In anticipation of the upcoming remake of the original Evil Dead (April 5th, 2013), it seemed only fitting that I write one of my feminist, analytical essays of the original version by Sam Raimi (1981). It’ll be interesting to compare the old version with the new. If you haven’t seen the original, however, stop reading here and go to Netflix to catch yourself up on some essential horror education.
As a feminist writer, one of the first things that came to my attention was the main character the narrative focused on, Ashley Williams. If you’re reading this without actually seeing the film it would be understandable for you to make the assumption that Ashley is a female protagonist. However, in this case Ashley is a man (Bruce Campbell). And while I’ll be the first to admit that the main character does NOT have to be female for the film to have a feminist theme, it is, however, what the film chooses to do with its female supporting character that makes or breaks the feminist genre.
The original Evil Dead could have easily gone either way when dealing with its characters. When the film opens we are introduced to our hero, Ash Williams, along with his sister Cheryl Williams (Ellen Sandweiss), his girlfriend Linda (Betsy Baker), friend Shelly (Theresa Tilly) and Scott (Richard DeManincor). Now, already you can tell the female characters outweigh the male, but this film still chooses to focus on the strength of the men rather then the power of the women.
The main antagonist of this film is an evil, demonic entity that exists within the woods that is unknowingly summoned when the group of friends play an incantation that was recorded on tape in the past.
Cheryl is the first of the group to be possessed by the evil and is shown to be brutally raped by the woods brought to life by the demonic entity. Not only is she displayed as the weaker of the group, she has to be shown being raped by an inanimate being to further prove how weak she is.
When she is able to make it back to the cabin no one from the group seems shocked at her state and they simply try to silence her and her claims of torture. She is viewed as simply a hysterical woman who is trying to be the center of attention rather than the victim that she actually is.
When Cheryl finally turns into a demon, the possession quickly spreads to Shelly and finally to Linda. It is clear that the three female character have no real strength in this film. None of them are able to fight off the demonic parasite that takes over the lot of them, each quickly turning as each is infected.
However, when Scott is beaten and battered he is able to hold on to his humanity seemingly longer than any of the female characters before ultimately turning over to the dark side. This seems to suggest that as a man he is stronger and able to hang on to control easier and better than the female characters in this film. It’s taken for granted that as a man he is in more control.
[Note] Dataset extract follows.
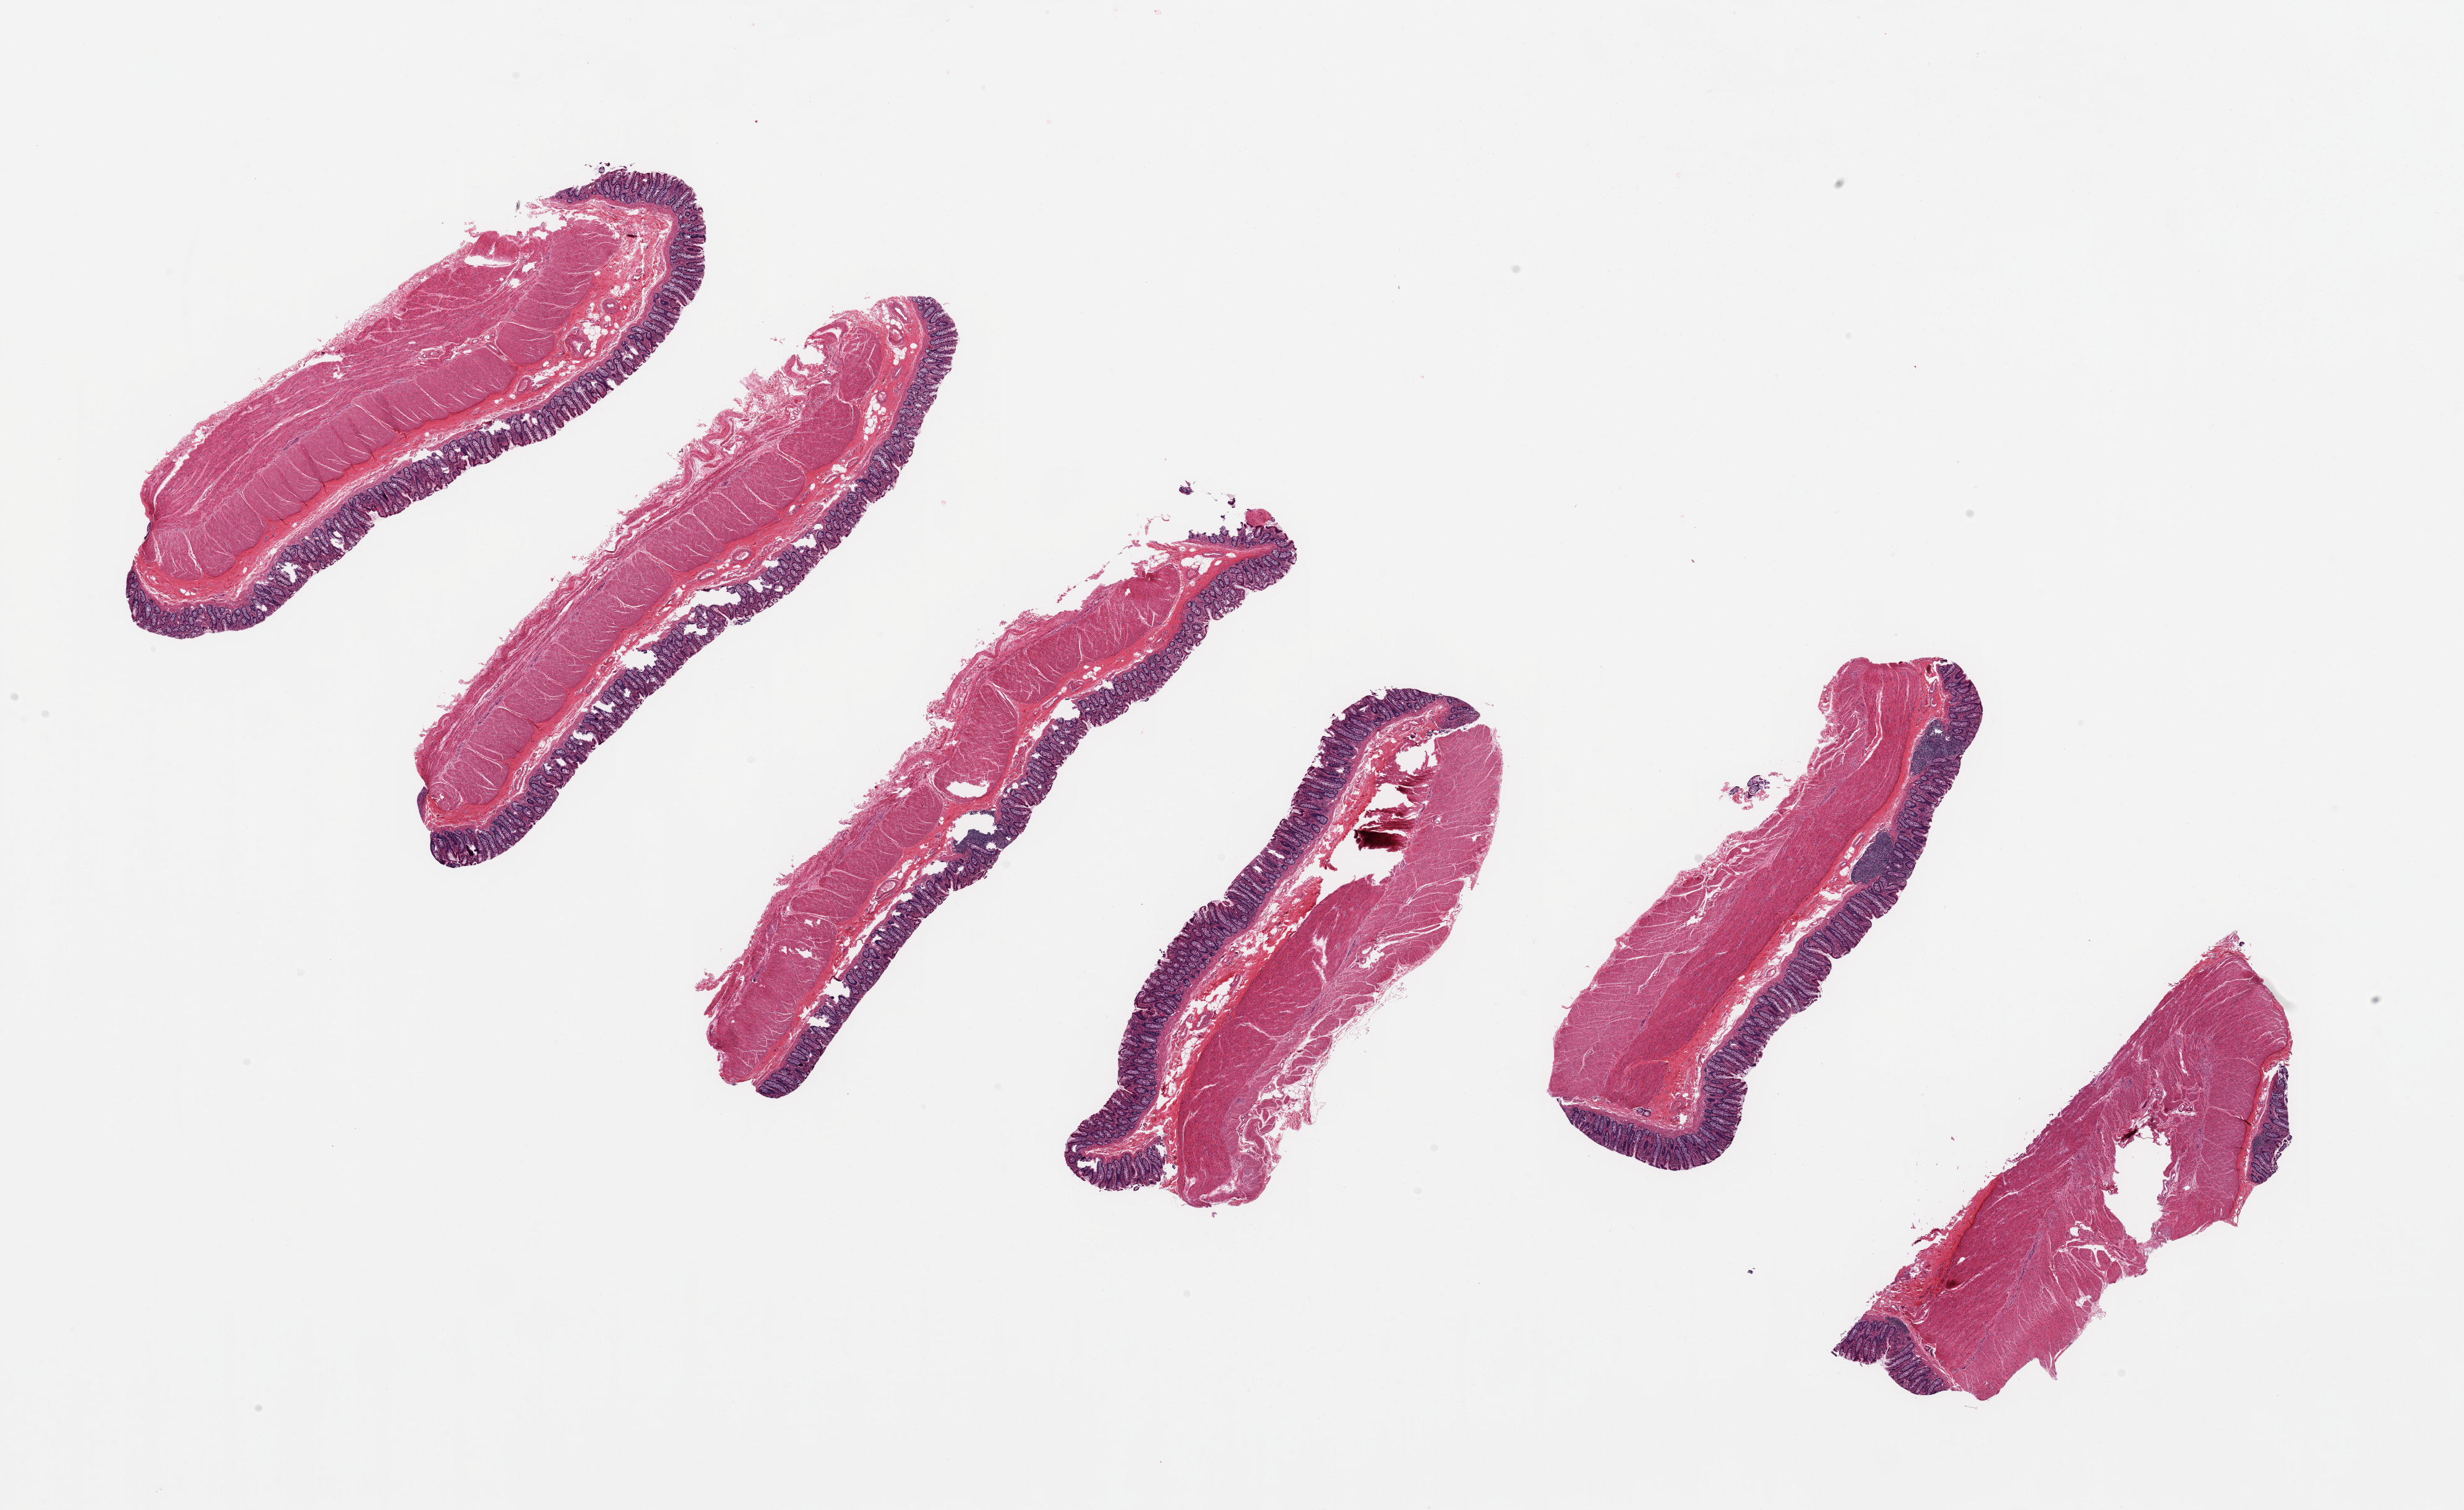
Haematoxylin and eosin whole-slide image, brightfield, a low-resolution overview of the entire scanned area, about 31.5 x 19.3 mm (acquisition: 20x scan). PAXgene-fixed, paraffin-embedded tissue. Target tissue: transverse colon. Donor tissue sample. Female donor.
Reviewer comment on this tissue sample: 6 well-preserved pieces, ~7x2mm. Mucosa is ~20-25% thickness. Areas of under-fixation with tears.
The original Evil Dead, as an 80s horror film, seems to want to prove that female characters are welcome within its narrative. But while two romantic connections exist within the film, neither allows its female counterpart to survive the film’s anti-feminist plot. It is quickly shown that the women in the narrative are the weaker of the sexes and that the men are there to serve as the protectors and the warriors while the women fall and succumb to the evil temptations of the demonic entities.
However, the upcoming Evil Dead remake, directed by Fede Alvarez, might take the film in a new direction, as it stars a female lead this time rather than a male. Jane Leve takes on the role of the “final girl” in this film and if done right this remake could give the women of the film a fighting chance.